Historical Details

Pierce, Rollin Z.

Courtesy of Our Heritage: Niobrarans and Neighbors, 12/17/2020


by Dona Eddy

Rollin Z. and Mary Frances (Burns) Pierce and family came to Keeline, Wyo. by train in 1910 from Cleveland, Ohio.  They were the parents of seven children, two of which were born in Wyoming.  They took a homestead near Keeline.

Children are as follows: Mrs. Ben (Margaret) Martin, deceased. She attended Jireh College and taught school before she was married. They had two children which both died in infancy. She died at child­ birth in 1923 with their second child.

Robert attended Jireh College and was a graduate of the University of· Wyoming. He passed away in 1926.

Mrs. Marion (Helen) Towne, 1907, of Laramie attended Jireh for two years and finished at Laramie High School.   They are the parents of two children, Melvin Jr., and Lois.

James was the last child, born in Cleveland, Ohio in 1909.  He died in 1921 six months after the family had moved to Laramie, from a ruptured appendix.

Mrs. Thomas (Mary) Tucke, Vista, Calif. born in 1912. No children.

Mrs. Eleanor Arp, Aug. 4, 1914, Oildale, Calif. started school after moving to Laramie. They were the parents of three children, Dorothy, Robert, and William.

Mr. Pierce had been a street car con­ductor and had worked in the steel mills. After reading a pamphlet which advertised free land they would give you if you built on it and proved up on it with plenty of room to raise your children, it sounded good to him. So with his wife and five children they came to Wyoming only to find it contained lots of hard work and a bare existence.

Dandelion greens and pap was their diet for a time. Pap was made with whole milk thickened with flour and sweetened with sugar and cinnamon.

A barn was dug into the side of the hill for the horses. Their one cow had been given to them by Mrs. Pierce's mother.

They raised a garden, canned the vege­ tables and stored potatoes and pumpkins in a cellar.

The children attended Chimney Rock school and the oldest three, Margaret, Robert, and Harriet attended Jireh College for their high school.

When Helen and James were ready for high school they couldn't afford to board them out, so they moved to Laramie.

Mrs. Pierce and the children would find a quiet day and go to the field and pile tumbleweeds and thistle and burn them so the field could be plowed and seeded.

Mr. Pierce bought a tractor. It took him some time to get it started. One time when he pulled the flywheel it kicked and broke his arm. Not many crops were put in that year, as he had to go back to his horses.

Mr. Pierce was one that couldn't make machinery work very well.   He bought a car from John Collins. He went to Keeline once and came back as far as Weavers and it stop­ped on him. He pulled it home with the horses and let it sit.

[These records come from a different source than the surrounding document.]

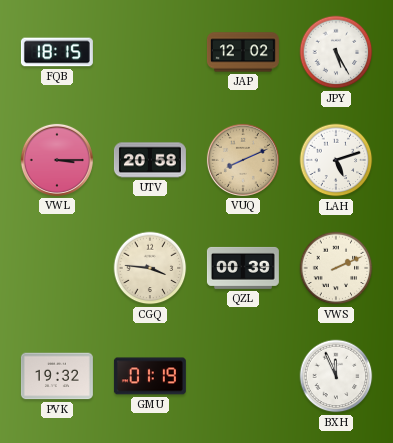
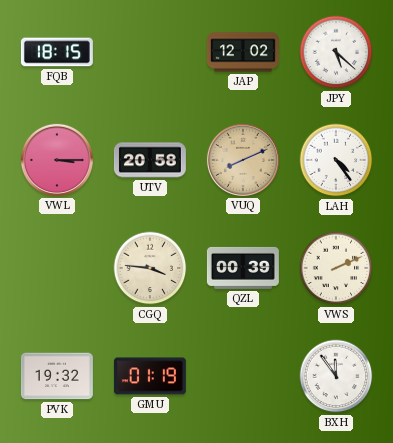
JPY: 5:25 -> 5:22
LAH: 5:12 -> 4:24
BXH: 11:56 -> 11:54
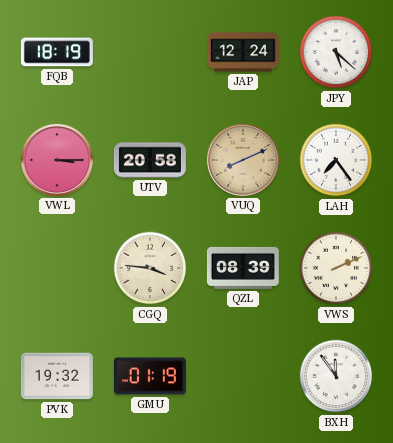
FQB: 18:15 -> 18:19
JAP: 12:02 -> 12:24
LAH: 4:24 -> 7:24
QZL: 00:39 -> 08:39
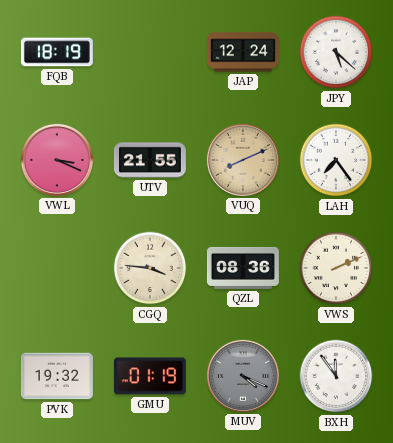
VWL: 3:15 -> 3:19
UTV: 20:58 -> 21:55
QZL: 08:39 -> 08:36
MUV: none -> 4:19
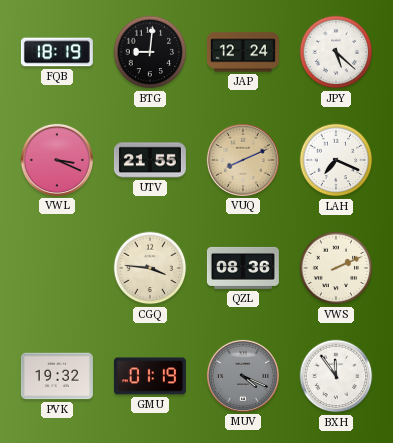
BTG: none -> 9:01
LAH: 7:24 -> 7:19
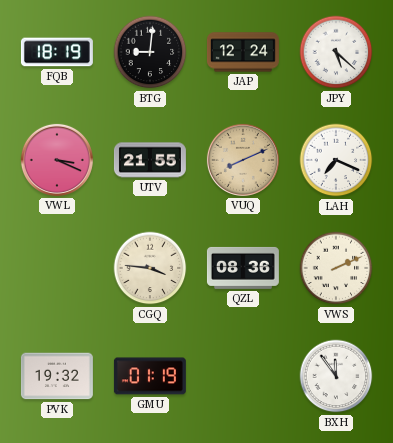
MUV: 4:19 -> none
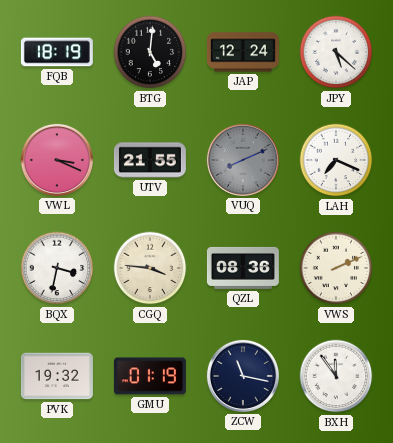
BTG: 9:01 -> 5:01
VUQ dial: champagne -> grey
BQX: none -> 3:32
ZCW: none -> 11:17
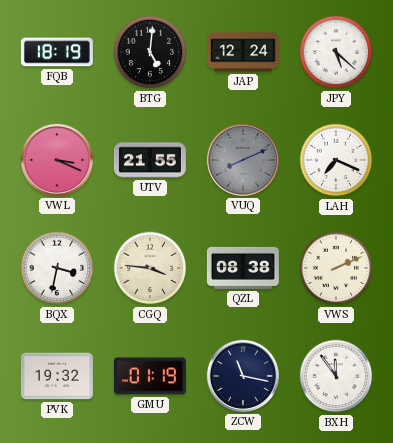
QZL: 08:36 -> 08:38
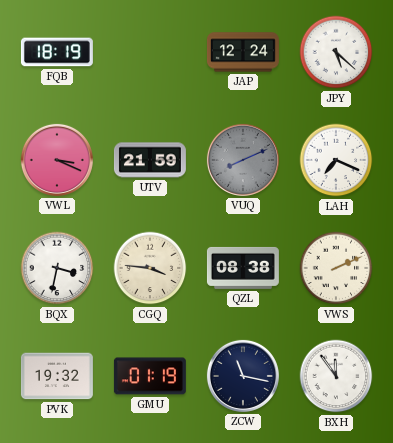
BTG: 5:01 -> none
UTV: 21:55 -> 21:59
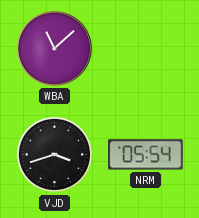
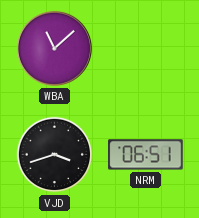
NRM: 05:54 -> 06:51
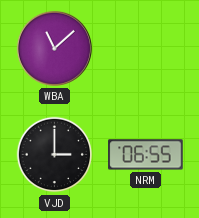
VJD: 3:42 -> 3:00
NRM: 06:51 -> 06:55
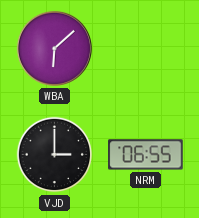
WBA: 11:08 -> 6:08
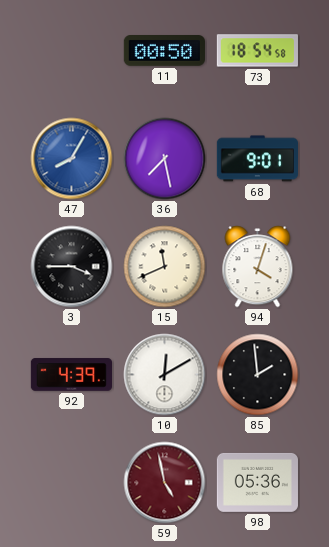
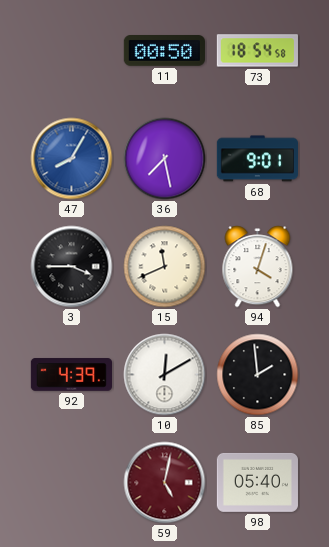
59: 4:58 -> 5:02
98: 05:36 -> 05:40
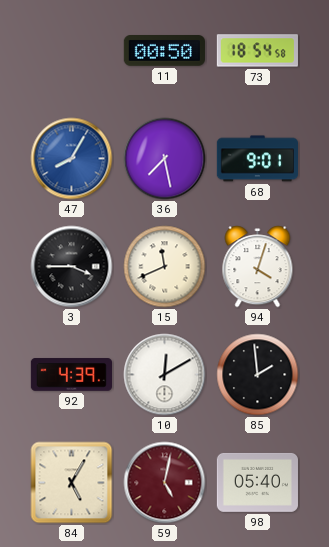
84: none -> 5:05
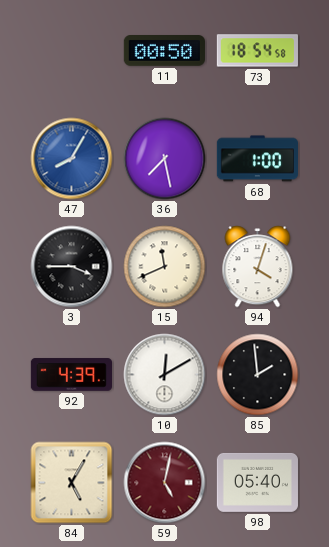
68: 9:01 -> 1:00
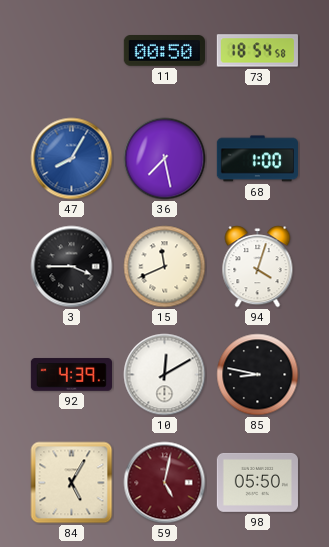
85: 1:59 -> 8:47
98: 05:40 -> 05:50
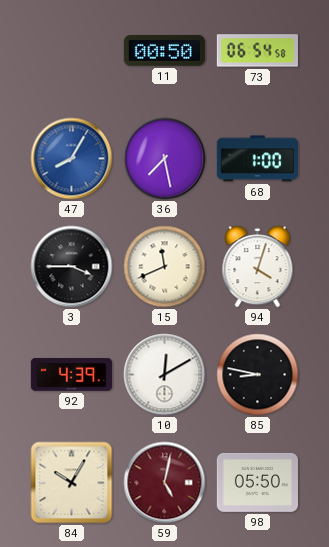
73: 18:54 -> 06:54
84: 5:05 -> 10:05
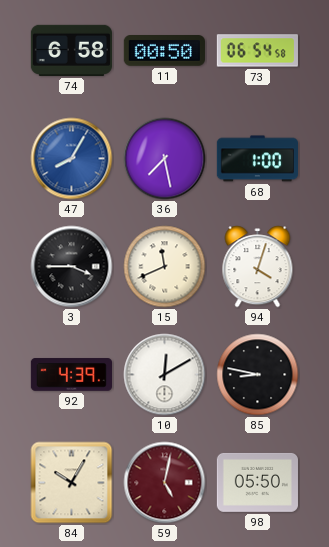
74: none -> 6:58
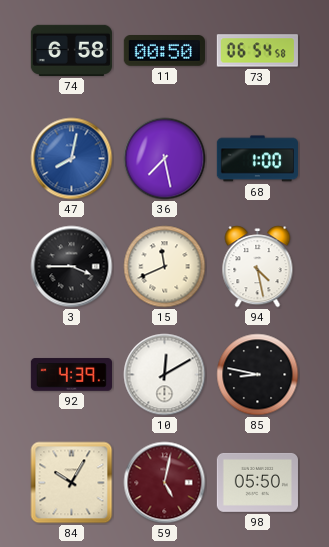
47: 8:05 -> 8:02
94: 4:03 -> 4:28
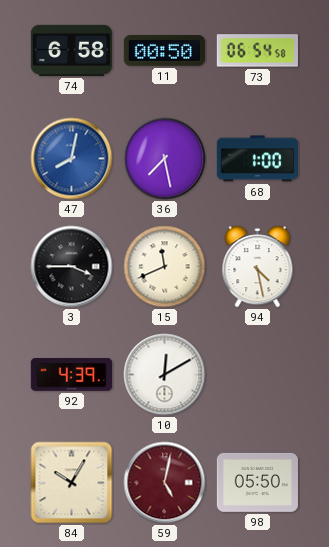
85: 8:47 -> none
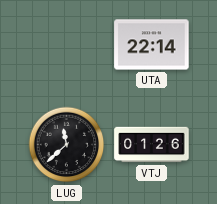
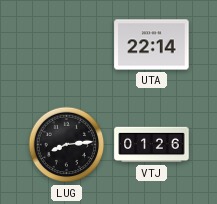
LUG: 11:38 -> 8:14
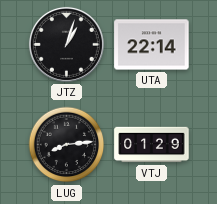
JTZ: none -> 1:03
VTJ: 01:26 -> 01:29
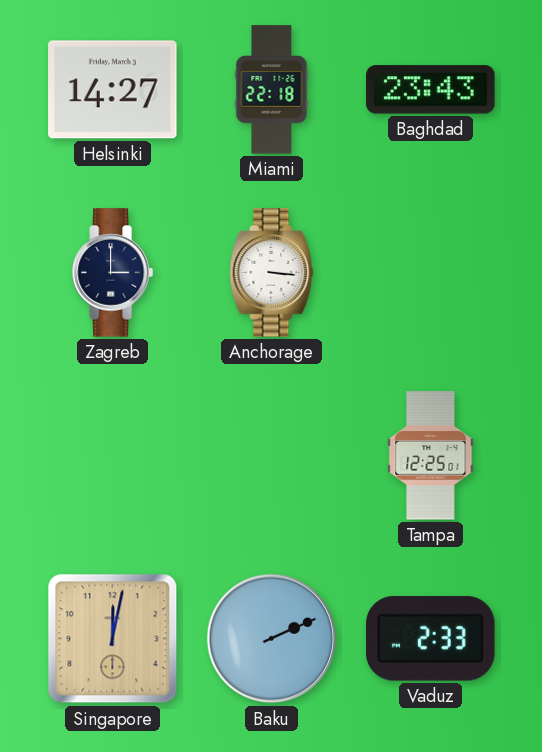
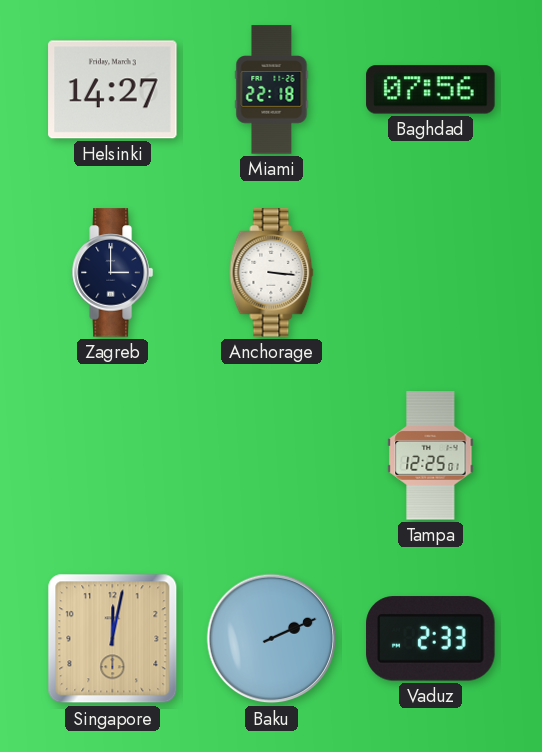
Baghdad: 23:43 -> 07:56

He raised wheat and rye; when it had been harvested he put sideboards on two wagons and filled them with thrashed grain. He went in the lead with a load for the elevator with Helen and James following with the second wagon.

James and Helen had pigs in 4-H. James' was a Red Hampshire, a bacon hog and Helen's was a pork hog. Hers had a white spot in the
wrong place.  Many parents had bought pure­ bred weaner pigs for their child and many disagreed with the judges winners.

Mrs. Pierce had arthritis quite bad and they wanted more schooling for their children so they left and went to Laramie in 1920.

This homestead is part of the Larry Eddy Ranch today.